» **Source material**
▬▬▬▬▬▬

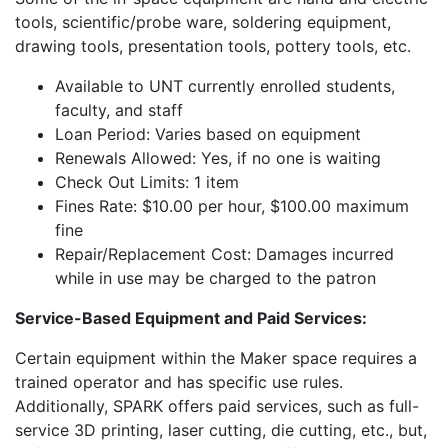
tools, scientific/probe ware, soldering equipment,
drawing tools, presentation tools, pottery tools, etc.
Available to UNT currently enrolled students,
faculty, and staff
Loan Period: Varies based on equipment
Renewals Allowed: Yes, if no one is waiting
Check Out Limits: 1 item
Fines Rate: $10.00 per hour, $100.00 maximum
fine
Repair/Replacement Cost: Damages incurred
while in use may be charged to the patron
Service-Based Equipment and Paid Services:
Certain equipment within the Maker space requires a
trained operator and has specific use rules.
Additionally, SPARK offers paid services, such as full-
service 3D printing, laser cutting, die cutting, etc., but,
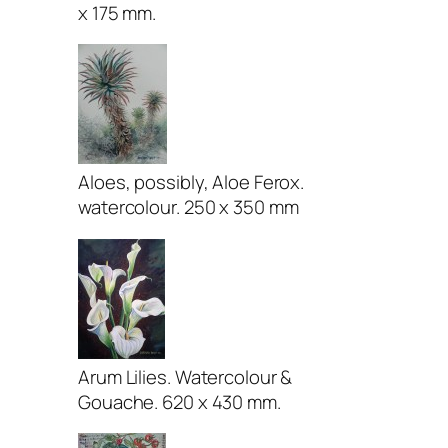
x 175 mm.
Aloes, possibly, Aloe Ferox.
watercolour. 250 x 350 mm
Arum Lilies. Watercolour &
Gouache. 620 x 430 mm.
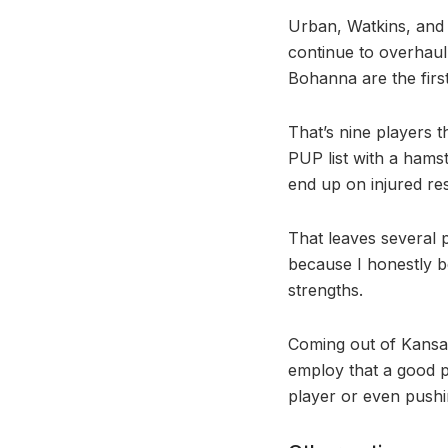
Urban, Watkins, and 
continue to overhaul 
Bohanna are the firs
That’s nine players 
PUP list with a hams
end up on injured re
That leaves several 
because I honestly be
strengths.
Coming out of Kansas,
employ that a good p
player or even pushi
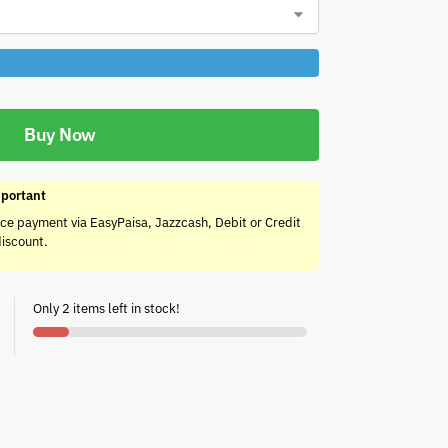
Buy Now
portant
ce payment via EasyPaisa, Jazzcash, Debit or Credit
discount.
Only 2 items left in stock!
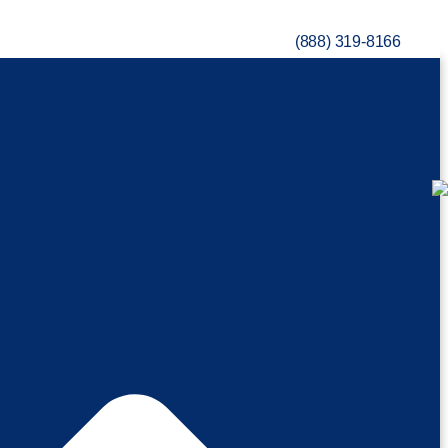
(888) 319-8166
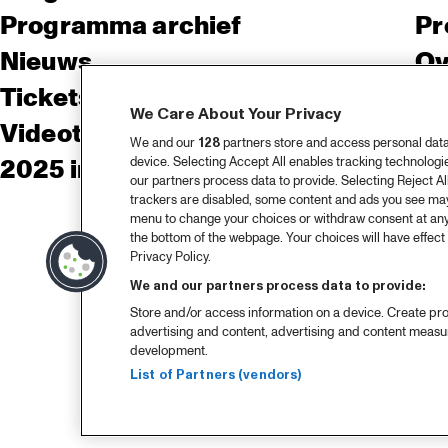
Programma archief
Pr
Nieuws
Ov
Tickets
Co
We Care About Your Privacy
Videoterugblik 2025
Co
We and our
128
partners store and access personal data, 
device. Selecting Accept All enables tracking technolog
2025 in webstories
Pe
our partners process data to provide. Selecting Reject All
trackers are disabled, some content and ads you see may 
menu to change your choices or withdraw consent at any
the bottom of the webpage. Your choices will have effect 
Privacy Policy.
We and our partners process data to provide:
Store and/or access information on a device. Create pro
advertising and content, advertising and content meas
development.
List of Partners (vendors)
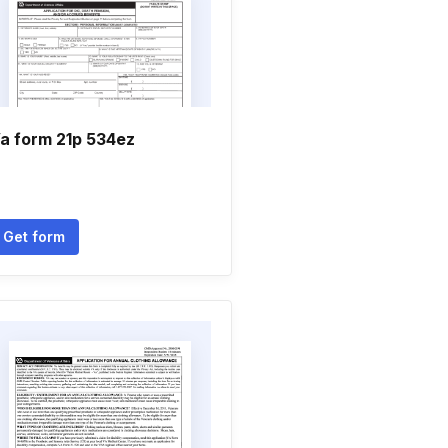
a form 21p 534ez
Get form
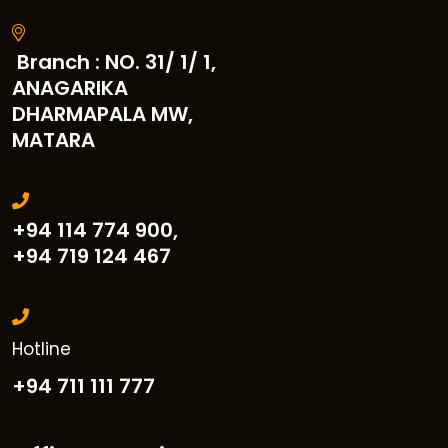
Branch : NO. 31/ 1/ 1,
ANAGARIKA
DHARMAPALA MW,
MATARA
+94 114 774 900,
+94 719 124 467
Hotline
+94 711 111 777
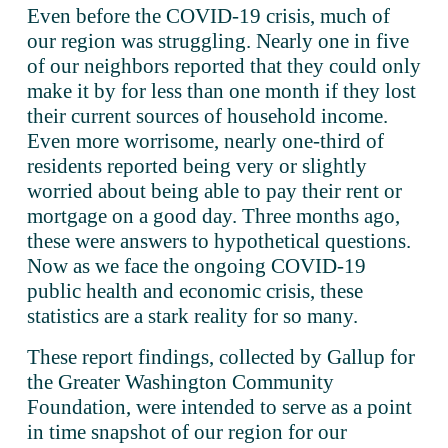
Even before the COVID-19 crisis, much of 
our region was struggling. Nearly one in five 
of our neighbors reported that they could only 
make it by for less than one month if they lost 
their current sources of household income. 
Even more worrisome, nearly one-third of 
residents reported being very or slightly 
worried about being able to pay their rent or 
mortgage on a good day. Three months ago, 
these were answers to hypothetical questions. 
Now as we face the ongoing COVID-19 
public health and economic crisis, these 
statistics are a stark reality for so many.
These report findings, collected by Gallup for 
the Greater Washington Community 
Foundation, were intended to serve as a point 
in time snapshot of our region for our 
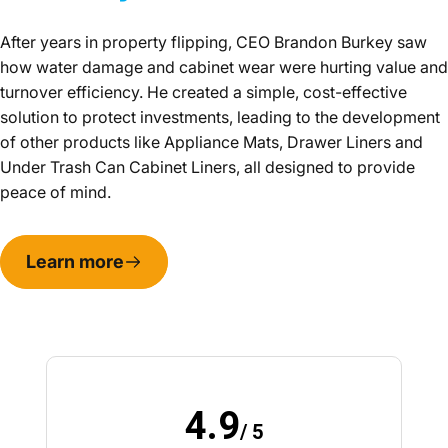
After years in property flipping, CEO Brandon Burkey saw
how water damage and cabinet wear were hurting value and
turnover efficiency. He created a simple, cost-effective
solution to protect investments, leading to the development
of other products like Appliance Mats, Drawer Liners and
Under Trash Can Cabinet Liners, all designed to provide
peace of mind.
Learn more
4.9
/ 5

▬▬▬▬▬▬

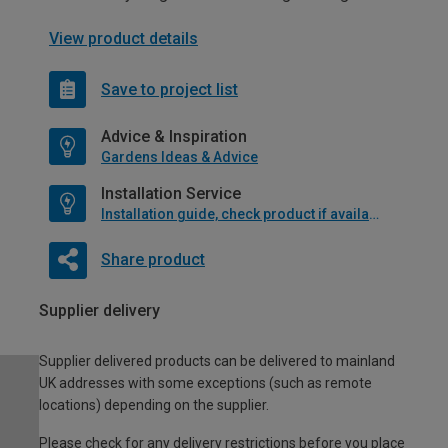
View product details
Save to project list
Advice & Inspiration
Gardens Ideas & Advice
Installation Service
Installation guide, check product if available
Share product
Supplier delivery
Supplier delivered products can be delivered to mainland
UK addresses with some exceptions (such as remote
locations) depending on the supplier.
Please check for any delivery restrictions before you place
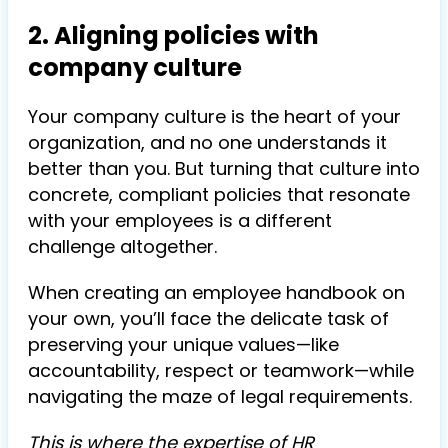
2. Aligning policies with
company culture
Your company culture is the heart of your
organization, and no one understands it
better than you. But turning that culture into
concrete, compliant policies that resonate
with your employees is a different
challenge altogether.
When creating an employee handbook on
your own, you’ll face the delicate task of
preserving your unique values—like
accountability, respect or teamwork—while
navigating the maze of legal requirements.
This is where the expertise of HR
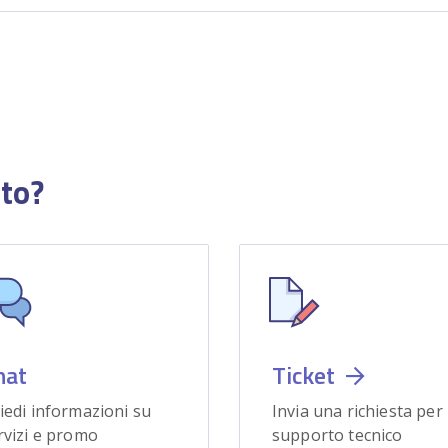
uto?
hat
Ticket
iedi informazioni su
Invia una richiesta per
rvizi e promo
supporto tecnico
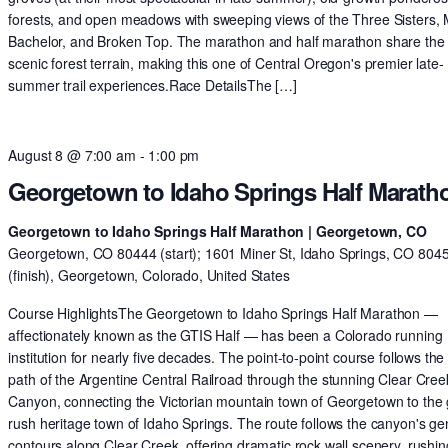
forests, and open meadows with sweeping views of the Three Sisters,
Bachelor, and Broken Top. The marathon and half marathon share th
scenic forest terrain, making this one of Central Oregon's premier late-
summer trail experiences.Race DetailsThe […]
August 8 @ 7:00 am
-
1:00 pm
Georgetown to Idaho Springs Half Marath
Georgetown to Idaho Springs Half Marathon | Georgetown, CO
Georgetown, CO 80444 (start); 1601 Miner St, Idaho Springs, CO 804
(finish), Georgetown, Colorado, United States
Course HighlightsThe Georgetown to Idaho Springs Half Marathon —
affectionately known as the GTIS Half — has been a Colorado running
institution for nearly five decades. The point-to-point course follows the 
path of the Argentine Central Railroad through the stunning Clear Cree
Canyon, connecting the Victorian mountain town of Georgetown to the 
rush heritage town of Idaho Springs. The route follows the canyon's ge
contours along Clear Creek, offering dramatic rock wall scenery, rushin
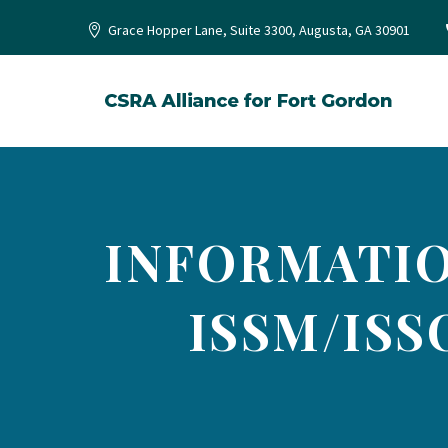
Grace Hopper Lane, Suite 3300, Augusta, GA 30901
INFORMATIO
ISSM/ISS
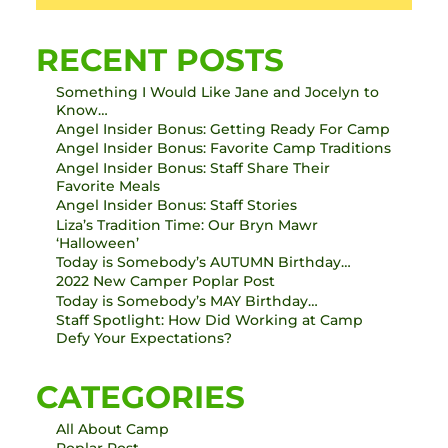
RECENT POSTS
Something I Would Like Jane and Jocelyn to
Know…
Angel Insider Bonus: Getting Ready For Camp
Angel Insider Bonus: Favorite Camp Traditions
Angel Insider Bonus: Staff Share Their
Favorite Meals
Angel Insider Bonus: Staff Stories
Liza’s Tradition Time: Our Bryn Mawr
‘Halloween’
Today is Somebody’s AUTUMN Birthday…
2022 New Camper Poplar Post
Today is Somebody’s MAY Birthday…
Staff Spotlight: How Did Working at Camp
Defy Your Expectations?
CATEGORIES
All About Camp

▬▬▬▬▬▬

» **To do**
Convert everything in the data from the line containing "tools, scientific/probe ware, soldering" down to the line containing "Check Out Limits: 1 item", both lines included, into a JSON list of strings. Use one string per line and omit any blank lines.

» **Answer section**
[
  "tools, scientific/probe ware, soldering equipment,",
  "drawing tools, presentation tools, pottery tools, etc.",
  "Available to UNT currently enrolled students,",
  "faculty, and staff",
  "Loan Period: Varies based on equipment",
  "Renewals Allowed: Yes, if no one is waiting",
  "Check Out Limits: 1 item"
]